¿Le interesa a la izquierda que haya un intenso debate interno en la derecha? ¿Sale beneficiada la derecha cuando ese debate se produce en la izquierda? La respuesta a las dos preguntas es sí, pero no por las razones en las que quizá esté pensando el lector (no, no sólo porque es muy tranquilizador que el rival sufra cortocircuitos internos) . La presumible defunción de la reforma de la ley del aborto antes de nacer es un buen ejemplo.
Según una información de El Mundo, el Gobierno «se inclina» por dejar morir el proyecto de Gallardón de restringir el derecho al aborto. Quizá la decisión definitiva no esté tomada, pero si va en esa línea, no debería sorprendernos. El Gobierno ha tenido muchos meses para presentar el proyecto de ley en el Congreso. Ya a finales del año pasado, se dijo que era cuestión de tiempo, y no mucho, sin que hasta ahora haya llegado a la Carrera de San Jerónimo.

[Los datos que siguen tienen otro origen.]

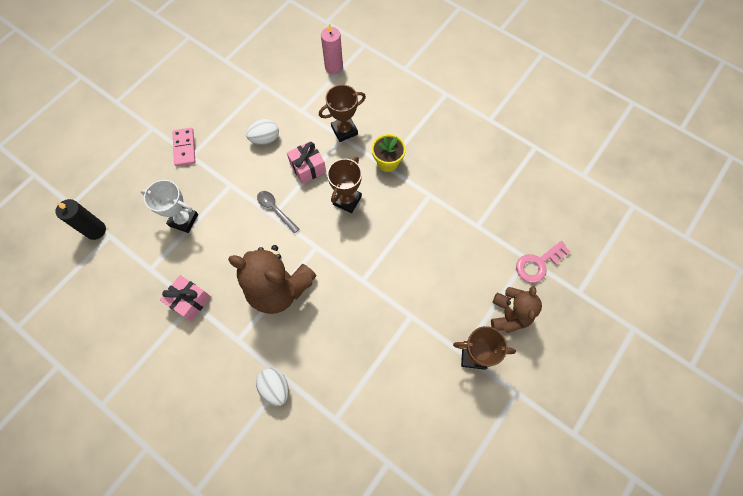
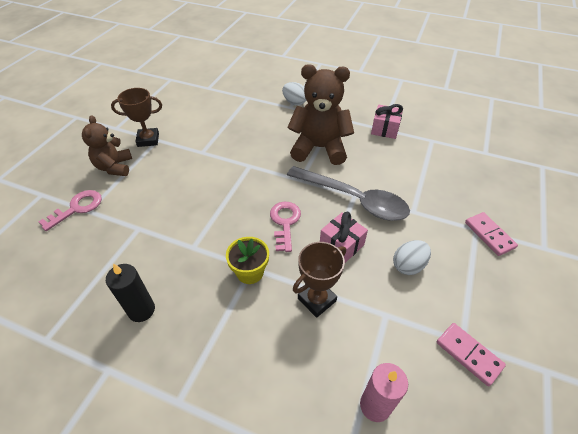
camera: 165 degrees right, 20 degrees down
(96, 230) = (500, 154): black candle -> black candle (141, 310)
(183, 220) = (433, 175): white trophy -> none
(264, 77) = (468, 354): none -> pink domino
(275, 209) = (354, 199): grey spoon -> grey spoon, size x2.18
(347, 200) = (285, 222): brown trophy -> pink key

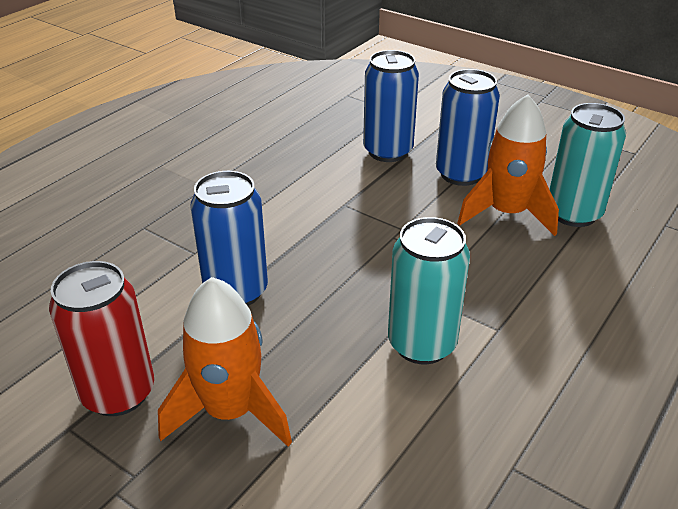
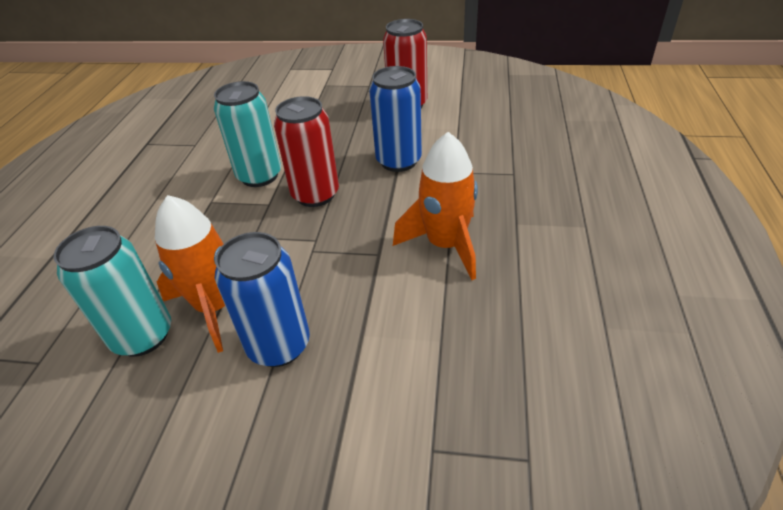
camera: 155 degrees right, 5 degrees up
(230, 411) = (346, 117): orange rocket -> orange rocket (445, 245)
(365, 286) = (315, 195): none -> red can
(388, 151) = (382, 347): blue can -> none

La razón principal de ese retraso tiene que estar en el origen de la retirada. La reforma provocó considerables recelos dentro del PP, y del Gobierno, cuando no una completa oposición. Había razones ideológicas (no todos los dirigentes del PP son ‘cristianos renacidos’ como el ministro de Justicia) y tácticas para marcar distancias con un proyecto que en la práctica acababa con un derecho o planteaba todo tipo de obstáculos a la interrupción del embarazo en caso de malformación del feto.

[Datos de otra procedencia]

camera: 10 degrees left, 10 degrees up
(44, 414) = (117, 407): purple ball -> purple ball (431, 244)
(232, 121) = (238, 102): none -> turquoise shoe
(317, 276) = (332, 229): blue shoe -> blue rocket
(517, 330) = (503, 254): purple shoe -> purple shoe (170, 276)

Tanto Pedro Sánchez como grupos de izquierda han alardeado de que esta derrota de Gallardón ha sido posible gracias a su intervención, la oposición del PSOE a pactar la reforma o la movilización en la calle. Ambos factores han sido muy importantes, porque ambos inciden en la segunda razón por la que dirigentes del PP estaban en contra de la guerra santa de Gallardón. Antes de unas elecciones complicadas, nunca es inteligente conceder al rival malherido una bandera que sirva para movilizar a sus seguidores.
A menos que pensemos que el PP se muestra sinceramente implicado en la defensa de los derechos de la mujer tal y como los entienden los grupos feministas (respuesta rápida: no) y por tanto es sensible a las críticas que recibe desde ese campo, hay que suponer que la reforma no llegará a buen puerto por las discordias internas que provoca, y no por otras razones.
Y es ahí donde importa valorar los efectos del debate interno de los partido sobre asuntos especialmente relevantes y su capacidad para que la gente pueda mantener su confianza en las instituciones democráticas. La disciplina de voto entendida como la negativa a aceptar discusiones en público sobre proyectos del Gobierno y el cierre de filas en caso de polémicas hacen de la política española un erial en términos de responsabilidad y rendición de cuentas. El Gobierno se convierte en el único eje de la actividad política, y el Parlamento se queda con la función de dar salida a las leyes en medio de ovaciones enfervorizadas (no olviden que en el Senado los representantes del PP aplauden a Rajoy cuando entra en el hemiciclo sin necesidad de que abra la boca). Sólo faltan las cheerleaders y la banda en los escaños.
Cuando esa discusión interna existe, cabe la posibilidad de que no siempre el aparato imponga sus deseos, que no todo se reduzca a que un ministro endose su proyecto favorito a un presidente absentista, mientras la vicepresidenta hace lo posible fuera de cámara para que no salga adelante en la forma en que llegó a su mesa. Otros dirigentes pueden mostrar en público su discrepancia (con más cuidado y tacto, todo hay que decirlo, que el de los puercoespines cuando se aparean) y al final los que tienen que tomar la decisión final son más conscientes de los inconvenientes políticos y, sobre todo, electorales, de la medida.
El debate interno ayuda a los partidos a no confiar ciegamente en un líder como si fuera un mesías, que luego les llevará al hundimiento electoral (el caso de Zapatero en el PSOE) o a adoptar cambios estratégicos que hubieran sido imposibles no mucho tiempo atrás (la apuesta de IU por la confluencia con otras fuerzas de izquierda).
En democracia, es bueno que el líder, carismático o no, mire de vez en cuando por el retrovisor para ver si alguien le está siguiendo. Es peligroso no hacerlo hasta que llegue la campaña electoral, momento en que ya es demasiado tarde para preguntarse dónde está toda esa gente que te votó en las anteriores elecciones.